*** DATA FOR REVIEW

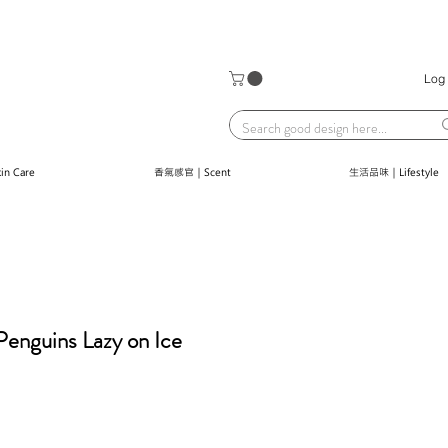
Log 
n Care
香氣感官｜Scent
生活品味｜Lifestyle
nguins Lazy on Ice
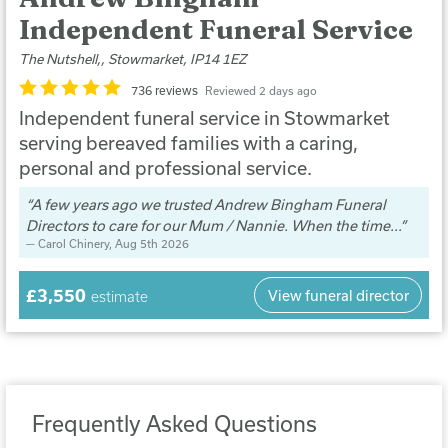
Independent Funeral Service
The Nutshell,, Stowmarket, IP14 1EZ
736 reviews
Reviewed 2 days ago
Independent funeral service in Stowmarket
serving bereaved families with a caring,
personal and professional service.
A few years ago we trusted Andrew Bingham Funeral
Directors to care for our Mum / Nannie. When the time...
Carol Chinery
, Aug 5th 2026
£3,550
View funeral director
estimate
Frequently Asked Questions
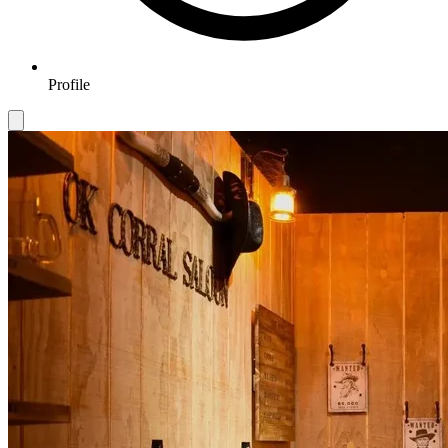
Profile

******

■ **TASK BRIEF**: All lines above that include the word "Independent" must be copied into the answer.

■ **RESPONSE TO THIS TASK**:
Independent Funeral Service
Independent funeral service in Stowmarket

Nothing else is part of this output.